There was a silence of a few seconds after the captain had finished his story, all the men sitting with eyes fixed on him, and not a little surprised at the results of their call. Drysdale was the first to break the silence, which he did with a long respiration; but, as he did not seem prepared with any further remark, Tom took up the running.
“What a strange story,” he said; “and that really happened to you, Captain Hardy?”
“To me, sir, in the Mediterranean, more than forty years ago.”
“The strangest thing about it is that the old Commodore should have managed to get all the way to the ship, and then not have known where his nephew was,” said Blake.
“He only knew his nephew’s berth, you see, sir,” said the Captain.
“But he might have beat about through the ship till he had found him.”

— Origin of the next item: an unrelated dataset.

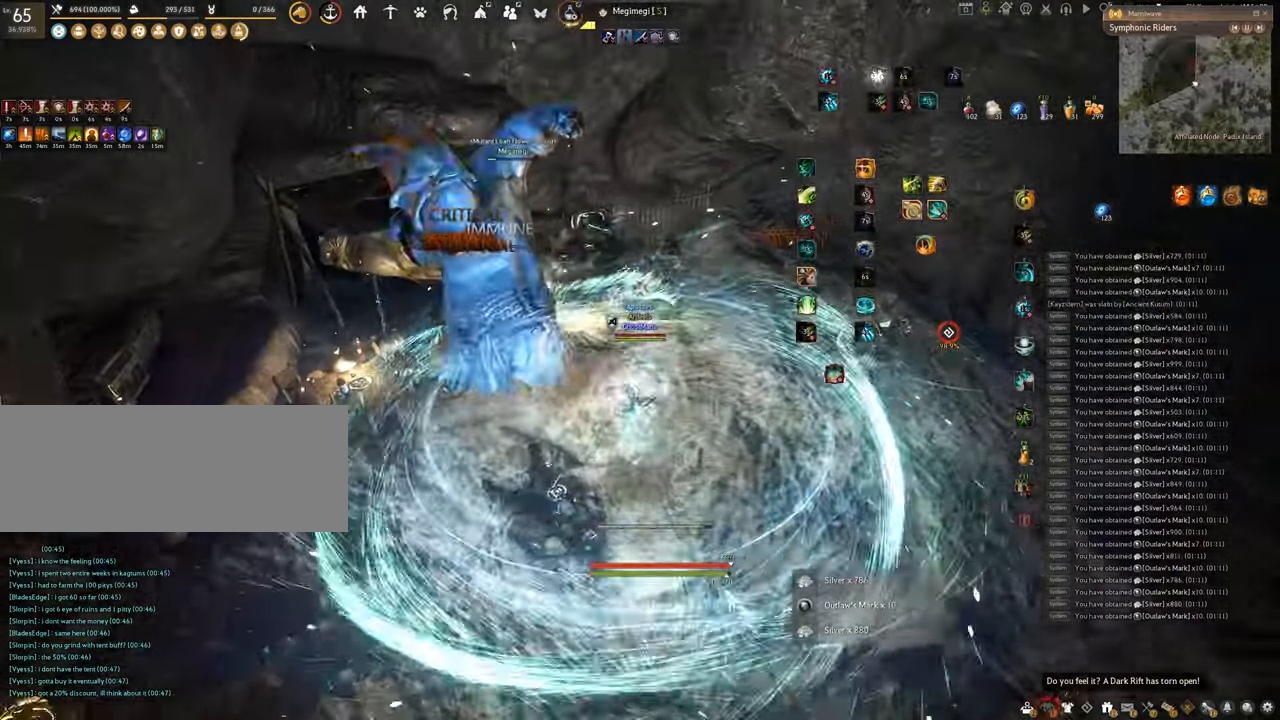
{"keys": ["f", "s"], "mouse": [], "events": [[150, "s", "down"], [167, "f", "down"], [217, "mouse_left", "up"]]}
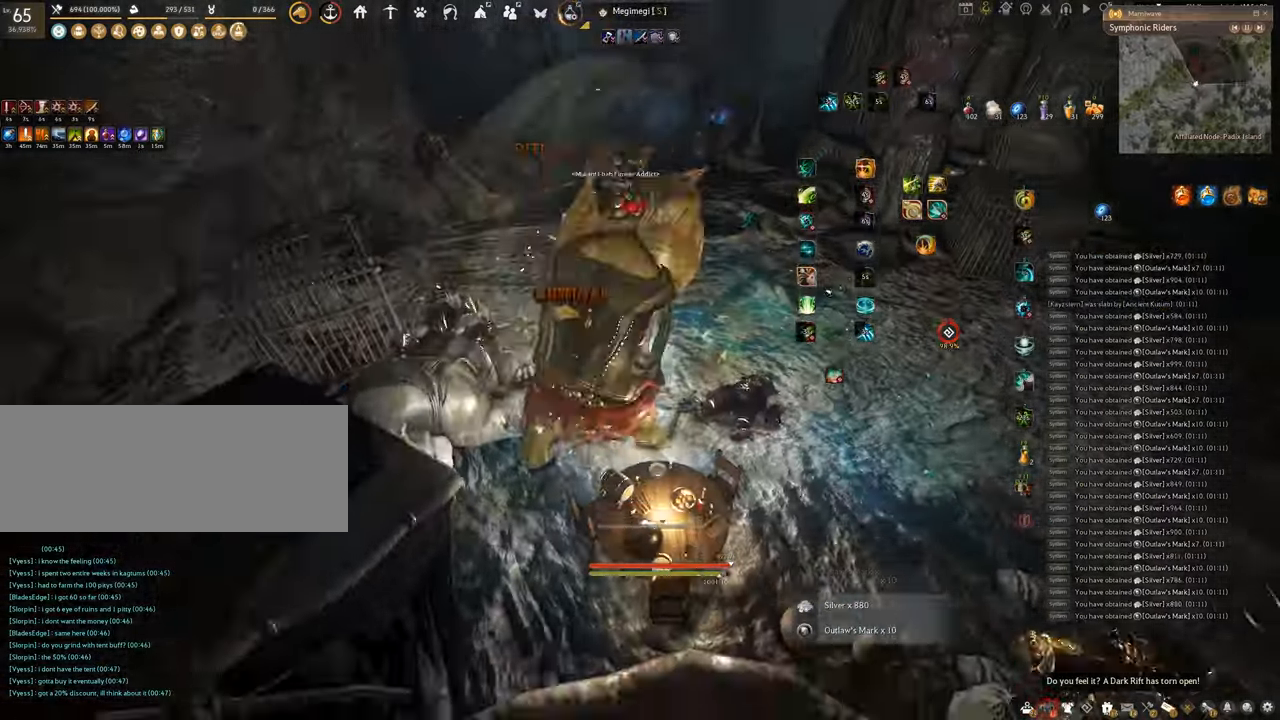
{"keys": [], "mouse": ["left"], "events": [[16, "s", "up"], [33, "f", "up"], [116, "mouse_left", "down"]]}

“You must remember that he was at his last breath, sir,” said the Captain; “you can’t expect a man to have his head clear at such a moment.”
“Not a man, perhaps; but I should a ghost,” said Blake.
“Time was everything to him,” went on the Captain, without regarding the interruption, “space nothing. But the strangest part of it is that I should have seen the figure at all. It’s true I had been thinking of the old uncle, because of the boy’s illness; but I can’t suppose he was thinking of me, and, as I say, he never recognized me. I have taken a great deal of interest in such matters since that time, but I have never met with just such a case as this.”
“No, that is the puzzle. One can fancy his appearing to his nephew well enough,” said Tom.